A volatile commentary this week in the New York Times sheds light on perhaps the most ominous fears of many supporters of President Barack Obama and bolsters what they believed all along.
“How Racist Are We: Ask Google,” is a fascinating examination of the correlation between Americans’ Google searches and their voting patterns.
“If my results are correct,” writes Seth Stephens-Davidowitz, “racial animus cost Mr. Obama many more votes than we may have realized.”
“The conditions under which people use Google – online, most likely alone, not participating in an official survey – are ideal for capturing what they are really thinking…And many Americans use Google to find racially charged material,” Davidowitz wrote.
Davidowitz, a doctoral candidate in economics at Harvard argues regions of the country with the highest number of racist Google searches are consistent with areas where Obama struggled for votes in 2008.
“I performed the somewhat unpleasant task of ranking states and media markets in the United States based on the proportion of their Google searches that included the word “nigger(s),” Davidowitz reported.
“This word was included in roughly the same number of Google searches as terms like “Lakers,” “Daily Show,” “migraine” and “economist,” he discovered. Ultimately, Davidowitz’s results didn’t necessarily surprise me, but are still eye-opening.
According to the writer, West Virginia – where Obama has fared poorly – has the highest racially charged search rate in the country. Recently, in the state’s Democratic Primary 42.28 percent of Democrats cast their vote for Keith Russell Judd, a white inmate at the Beaumont Federal Correctional Institution in Beaumont, Texas. Judd is doing time for extortion and threats made at the University of New Mexico in 1999. President Obama captured 57.72 percent of the vote.
Remember in 2008 former Sen. Hillary Clinton demolished Obama 66.93 percent to 25.77 percent in the West Virginia Democratic Primary.
Other areas with the highest racially charged search rates include western Pennsylvania, eastern Ohio, upstate New York and southern Mississippi. None of these areas would be mistaken for “Obama Country.”
The late legendary Rep. Jack Murtha openly decried western Pennsylvania – the region he represented – as, “a racist area.” Eastern Ohio borders both western Pennsylvania and West Virginia and seemingly shares many of those regions racial mores. In many ways notoriously conservative upstate New York is worlds apart from New York City. And southern Mississippi is historically infamous for racist violence and intolerance.

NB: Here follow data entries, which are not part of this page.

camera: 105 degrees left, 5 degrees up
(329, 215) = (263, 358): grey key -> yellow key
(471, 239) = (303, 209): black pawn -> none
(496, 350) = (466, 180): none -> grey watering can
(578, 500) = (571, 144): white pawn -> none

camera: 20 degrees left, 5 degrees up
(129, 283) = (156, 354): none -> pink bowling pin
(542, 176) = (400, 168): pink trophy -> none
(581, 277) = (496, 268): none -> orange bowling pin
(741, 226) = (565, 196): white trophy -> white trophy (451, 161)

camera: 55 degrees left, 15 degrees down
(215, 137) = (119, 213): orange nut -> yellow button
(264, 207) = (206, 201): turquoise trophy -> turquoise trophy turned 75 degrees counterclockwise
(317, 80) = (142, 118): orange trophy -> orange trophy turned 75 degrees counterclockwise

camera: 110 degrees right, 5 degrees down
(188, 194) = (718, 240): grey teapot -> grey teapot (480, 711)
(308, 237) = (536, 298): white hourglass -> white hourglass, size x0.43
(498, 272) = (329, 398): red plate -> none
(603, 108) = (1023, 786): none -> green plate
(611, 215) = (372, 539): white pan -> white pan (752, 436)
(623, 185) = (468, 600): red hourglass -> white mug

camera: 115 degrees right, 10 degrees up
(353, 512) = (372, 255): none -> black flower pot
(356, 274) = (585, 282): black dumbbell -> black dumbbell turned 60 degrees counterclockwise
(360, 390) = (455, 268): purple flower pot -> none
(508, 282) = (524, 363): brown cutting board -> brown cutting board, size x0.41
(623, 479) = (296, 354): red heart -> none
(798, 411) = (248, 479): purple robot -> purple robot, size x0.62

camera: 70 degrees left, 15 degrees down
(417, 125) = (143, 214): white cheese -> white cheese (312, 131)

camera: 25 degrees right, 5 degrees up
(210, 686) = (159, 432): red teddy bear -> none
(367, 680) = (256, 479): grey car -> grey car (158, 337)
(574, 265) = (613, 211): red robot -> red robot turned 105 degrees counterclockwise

Davidowitz’s findings seem brutally logical.
“The results were striking: The higher the racially charged search rate in an area, the worse Mr. Obama did,” he wrote.
He offers two media markets, Denver Colo., and Wheeling, WV, as empirical evidence to support his conclusions. He reports John Kerry in 2004 garnered about 50 percent of the votes in both markets. He argues based on the large gains for Democrats in 2008, Obama should have received about 57 percent of the vote in both areas. However, Denver had the fourth lowest racially charged search rate in the country. Indeed, Obama did receive 57 percent of the vote in Denver, but less than 48 percent in Wheeling, which had the seventh highest rate of racially charged searches.
“Add up the totals throughout the country, and racial animus cost Mr. Obama three to five percentage points of the popular vote,” Davidowitz reported. “In other words, racial prejudice gave John McCain the equivalent of a home-state advantage nationally,” he wrote.
The consensus of the vast majority of political observers is the 2012 election in November will be infinitely closer than 2008. The specter of racism – if anything augmented since Obama’s historic election – could play a major role in determining the outcome in November.